• **WHAT YOU NEED TO DO**
Transcribe only what runs from the line including "always @(*) begin" through the last line of the entries, exactly as it appears.

══ INFORMATION PROVIDED

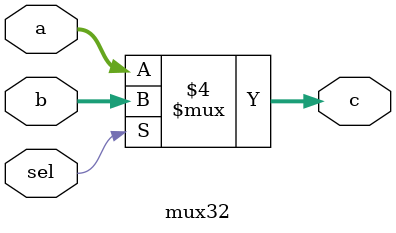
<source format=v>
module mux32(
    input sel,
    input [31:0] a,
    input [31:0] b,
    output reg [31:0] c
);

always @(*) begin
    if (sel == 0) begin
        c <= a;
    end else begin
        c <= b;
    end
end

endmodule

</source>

════

• **RESPONSE FOR THIS EXERCISE**
always @(*) begin
    if (sel == 0) begin
        c <= a;
    end else begin
        c <= b;
    end
end

endmodule

</source>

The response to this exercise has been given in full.